Afterward, I held a short epilogue session, where the characters got to tell what their characters did after the campaign was over.

  • If you've got a high turnover rate of players, don't try to base plot elements on individual PCs. This bit me a bunch of times. If my entire group turns over, it's better to end the campaign fast and start a new one than to try to tie up loose ends that the new players don't even know about.
  • Have your players create their characters as a group, and pay careful attention to party roles. At every point during my campaign, I had at least two PCs of the same class with virtually the same builds. Two melee dragoons. Two persuasionaries. Two climbing scoundrels. Two Steam Mages who didn't know what to do with their class. Two Nukeromancers, one loved by all, one ignored by all. Two Anglicans (Actually, two healers can be a good thing.)
  • Don't leave the door open to any and all new players at all times. If you always say yes, you'll get too many players, and some of them will have to leave. Murphy's law mandates that the ones who leave will be the ones you liked best.
  • If a boss is supposed to be powerful, then don't have him pull punches all the time. Use all of his abilities.
  • Always keep careful track of character sheets, or you'll get blindsided.
  • Don't try to force the players to play in a style they don't like. I tried to give my third-act players puzzles to solve, and enemies to outwit, but invariably, brute force was employed as a way around the problem.
  • On the other hand, if rushing into combat always works, don't expect your players to ever try anything else.
  • If the players have very different goals in playing the game, but they all want to keep playing, it may be necessary to appoint one of the most level-headed players as party leader, and allow him to exercise discipline on disobedient PCs. There is nothing more frustrating for a group of roleplayers and tacticians to plan for forty-five minutes, only to see a real-man fighter get bored, and run headlong into combat, ruining all their plans.
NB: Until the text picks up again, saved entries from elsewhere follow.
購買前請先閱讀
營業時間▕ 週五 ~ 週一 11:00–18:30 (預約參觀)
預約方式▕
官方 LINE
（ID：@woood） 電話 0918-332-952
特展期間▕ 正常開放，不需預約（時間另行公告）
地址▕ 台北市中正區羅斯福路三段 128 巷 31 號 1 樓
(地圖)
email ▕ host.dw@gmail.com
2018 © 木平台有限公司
Why am I making this blog?

I guess I am making this blog because I want to organize my thoughts, and then record some adventures when I have some.
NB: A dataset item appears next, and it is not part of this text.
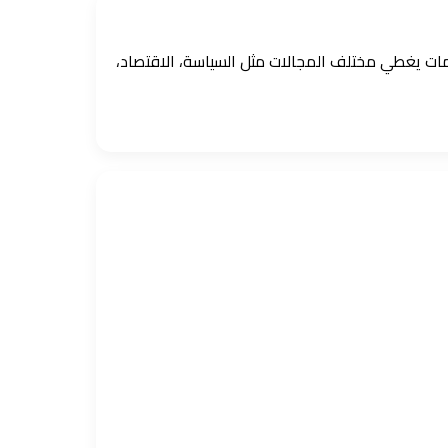
ومات يغطي مختلف المجالات مثل السياسة، الاقتصاد،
I have been a dungeon master for about two years now, and it has been mostly a good experience. I recently finished my first big campaign, and I'm going to start a new one soon. Maybe it will even be a smaller one.

I still feel a bit wet behind the ears, and probably won't have a lot of fantastic insights for you.

My current experience thus far consists almost entirely of homebrew games and settings. I've barely played regular dungeons and dragons, and I'm not sure if I've ever played any other published games. So my perspective here will be pretty different from that of a dungeon master who has played D&D his whole life, or who buys up new rulebooks whenever he can get his hands on them.

What games will I be talking about?

Apocalyptus - A homebrew D20 game with its own complete set of classes. The setting is a post-apocalyptic alternate Victorian history. Basically, a nuclear explosion from the future caused some campy things to happen, and now most of the Earth's population consists of terrifying mutants. There are a lot of crossovers with literature, and a lot of historical in-jokes, and a lot of steampunk stuff. I am playtesting this game, and am actively influencing the direction of the rules.

Casinos and Criminals - A project of my own. I wanted to play a game where players are criminals who pull dramatic cinematic heists, and I was not able to find any existing systems that fit how I wanted to do it. I'm now making my own system to do just that. Casinos and Criminals will be a very specialized system which focuses entirely on pulling heists, and isn't concerned with the PC's lives between casinos and banks. Players must plan for hours, and gather tons of information in order to pull off their jobs without a hitch. Early playtesting has been pretty positive, with the big payoff to a big plan proving extremely rewarding.

I will try to keep this blog updated with the goings-on, so that you can read about them.